AIRCRAFT INFORMATION

The accident aircraft was a six-seat, single-engine, low wing, pressurized airplane of conventional metal construction. It was originally manufactured by Piper Aircraft in 2007 as a PA-46-350P.

It was equipped with retractable landing gear and was converted to a JetProp DLX when it had its original engine replaced with a 750 shaft horsepower Pratt & Whitney Canada (PWC) PT6A-35, turbo propeller engine in June of 2011.

At the time of the conversion the airplane had accrued 200.7 total hours of operation.
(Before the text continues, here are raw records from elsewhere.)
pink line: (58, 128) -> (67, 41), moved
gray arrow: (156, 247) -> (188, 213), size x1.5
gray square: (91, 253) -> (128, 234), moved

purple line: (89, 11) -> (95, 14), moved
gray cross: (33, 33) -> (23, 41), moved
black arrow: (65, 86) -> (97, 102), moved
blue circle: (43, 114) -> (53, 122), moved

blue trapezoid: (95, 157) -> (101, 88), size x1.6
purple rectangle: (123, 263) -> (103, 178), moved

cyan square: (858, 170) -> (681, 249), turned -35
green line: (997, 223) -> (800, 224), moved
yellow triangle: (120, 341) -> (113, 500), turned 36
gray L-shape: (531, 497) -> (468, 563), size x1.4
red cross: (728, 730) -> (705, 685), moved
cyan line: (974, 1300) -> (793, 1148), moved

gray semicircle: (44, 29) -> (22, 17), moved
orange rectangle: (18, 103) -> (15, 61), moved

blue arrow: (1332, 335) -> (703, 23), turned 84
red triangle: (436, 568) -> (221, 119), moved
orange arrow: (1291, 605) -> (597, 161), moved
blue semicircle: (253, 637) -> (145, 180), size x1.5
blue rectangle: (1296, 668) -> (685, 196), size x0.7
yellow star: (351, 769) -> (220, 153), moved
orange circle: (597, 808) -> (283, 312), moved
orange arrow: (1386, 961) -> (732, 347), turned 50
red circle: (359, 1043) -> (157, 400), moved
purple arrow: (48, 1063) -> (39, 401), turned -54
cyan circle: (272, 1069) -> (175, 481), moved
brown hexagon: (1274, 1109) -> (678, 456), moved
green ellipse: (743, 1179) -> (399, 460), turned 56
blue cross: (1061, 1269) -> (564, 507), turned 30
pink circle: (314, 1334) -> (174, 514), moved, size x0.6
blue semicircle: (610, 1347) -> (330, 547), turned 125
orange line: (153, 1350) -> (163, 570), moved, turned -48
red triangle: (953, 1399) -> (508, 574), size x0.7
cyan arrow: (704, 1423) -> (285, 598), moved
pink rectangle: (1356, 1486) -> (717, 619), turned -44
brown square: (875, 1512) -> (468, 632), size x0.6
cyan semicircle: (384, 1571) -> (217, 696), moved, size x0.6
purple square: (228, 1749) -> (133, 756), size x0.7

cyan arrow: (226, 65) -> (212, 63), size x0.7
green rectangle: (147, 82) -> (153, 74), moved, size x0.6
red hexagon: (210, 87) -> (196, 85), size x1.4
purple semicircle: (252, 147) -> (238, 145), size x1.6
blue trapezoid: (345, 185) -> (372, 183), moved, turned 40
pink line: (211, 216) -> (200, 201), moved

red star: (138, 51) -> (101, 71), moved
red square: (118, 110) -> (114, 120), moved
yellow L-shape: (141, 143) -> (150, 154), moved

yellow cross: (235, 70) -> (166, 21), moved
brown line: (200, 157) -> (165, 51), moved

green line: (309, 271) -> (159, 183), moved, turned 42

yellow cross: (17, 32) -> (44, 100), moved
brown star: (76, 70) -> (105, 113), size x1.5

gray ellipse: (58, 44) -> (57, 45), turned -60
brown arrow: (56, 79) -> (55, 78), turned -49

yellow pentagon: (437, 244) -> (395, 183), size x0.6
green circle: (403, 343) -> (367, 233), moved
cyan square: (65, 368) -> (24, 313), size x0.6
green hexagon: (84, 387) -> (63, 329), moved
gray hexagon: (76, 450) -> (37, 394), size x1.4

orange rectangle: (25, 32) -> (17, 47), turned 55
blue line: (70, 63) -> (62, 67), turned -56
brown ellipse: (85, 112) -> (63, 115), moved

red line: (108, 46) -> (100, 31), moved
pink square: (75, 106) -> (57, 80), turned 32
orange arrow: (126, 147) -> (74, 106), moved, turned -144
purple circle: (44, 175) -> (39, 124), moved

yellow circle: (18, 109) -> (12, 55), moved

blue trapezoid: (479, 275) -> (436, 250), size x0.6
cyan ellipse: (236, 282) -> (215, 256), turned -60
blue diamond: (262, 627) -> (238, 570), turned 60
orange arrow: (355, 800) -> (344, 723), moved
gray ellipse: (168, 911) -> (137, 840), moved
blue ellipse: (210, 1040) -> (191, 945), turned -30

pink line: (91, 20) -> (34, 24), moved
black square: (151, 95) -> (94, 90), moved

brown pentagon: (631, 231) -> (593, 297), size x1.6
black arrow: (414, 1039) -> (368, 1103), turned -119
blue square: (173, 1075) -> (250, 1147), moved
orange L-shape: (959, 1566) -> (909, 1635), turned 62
At the time of the accident the engine had accrued approximately 15 hours of operation.

It could operate at an indicated airspeed of 260 knots at 27,000 feet above mean sea level.

METEOROLOGICAL INFORMATION

The reported weather at TJBQ at 1050, included: winds 110 degrees at 4 knots, 10 miles visibility, sky clear, temperature 22 degrees C, dew point 20 degrees C, and an altimeter setting of 30.00 inches of mercury.

The reported weather at TFFF at 1200, included: winds 060 degrees at 4 knots, 4 miles visibility in light rain, scattered clouds at 1,000 feet, scattered clouds at 3,000 feet, broken clouds at 4,300 feet, temperature 24 degrees C, dew point 24 degrees C, and an altimeter setting of 29.94 inches of mercury.

TESTS AND RESEARCH

Fueling Information

According to the fixed base operator (FBO) who serviced the airplane at TJBQ prior to the flight the pilot had the fuel topped off prior to departure. 126 gallons of Jet A was added but the pilot did not request the addition of any fuel icing additive though he was planning to conduct the flight at 27,000 feet and the airplane was not equipped with fuel heaters.

Review of the FBO's fuel quality test records did not reveal any anomalies with the Jet A that was provided.

Maximum Ramp and Operating Weight

According to the JetProp DLX Pilot's Operating Handbook and FAA Approved Airplane Flight Manual (POH/AFM) the maximum ramp weight was 4,358 pounds and the maximum takeoff weight was 4,340 pounds. According to the pilot however, he departed TJBQ at 4,650 pounds.

Climb and Cruise Information

Review of radar information revealed that the airplane after takeoff climbed to 27,000 feet in approximately 27 minutes, which averaged out to an approximate 1,000 foot per minute rate of climb. Review of the POH/AFM, however, revealed that no power setting or performance information was available for the declared takeoff weight of 4,650 pounds.

Review of the POH/AFM revealed that the airplane would have burned approximately 16 gallons of fuel during the climb resulting in an approximate weight at top of climb of approximately 4,543 pounds. No performance or power setting information was available for this weight either.

According to the pilot, during cruise prior to the loss of engine power, torque was indicating "around 937" ft-lbs of torque. According to the pilot rated passenger however, prior to the failure, the Torque Gauge was indicating approximately "980" ft-lbs. Review of the maximum cruise performance chart in the POH/AFM revealed that both of the stated torque settings exceeded the maximum torque setting listed on the chart.

Recommended PT6A Engine Power Management

Pratt & Whitney Canada Document 09-1331 (Know Your PT6A) states in part that, a mission profile is established for every PT6A engine application. This mission is used to analyze and establish engine component lives and durability factors such as low cycle fatigue, creep, oxidation, and vibration. Using this data and taking into consideration airframe influences such as bleed extraction, accessory loading and inlet efficiency, the power setting information is established and then published in the POH/AFM.

Power Rating Philosophy

This power rating philosophy is used to ensure the maximum likelihood that the PT6A engine will deliver the power specified in the POH/AFM throughout its life. To achieve this, all PT6A engine installations use torque as the primary power setting parameter. All other engine parameters are only monitored to verify they are within acceptable limits. The POH/AFM contains power setting information which must be used to determine the torque setting for all ratings which vary according to altitude, ambient temperature and aircraft weight. This is important because the PWC rating philosophy is based on the engine being operated per the POH/AFM to achieve optimum reliability and durability.

Some of these power ratings are:

• The take-off rating, which is the maximum power certified for takeoff and is time limited to five minutes.

• The maximum continuous rating, which is a certified power setting for in-flight emergency use only, typically for twin engine applications where one engine is inoperative.

• The maximum climb and maximum cruise ratings which are the maximum powers approved by PWC for climb and cruise operation.

Power Settings

All PT6A engine applications also use engine output torque as the primary power setting parameter. The POH/AFM contains power setting information which must be used to determine the correct torque settings to achieve take off and cruise in accordance with altitude, ambient temperature and aircraft weight.

The power lever should be set to the position which produces the required torque. Other engine parameters such as inter turbine temperature (ITT) and gas generator speed (Ng) are monitored only to verify that they are within acceptable limits. Operat...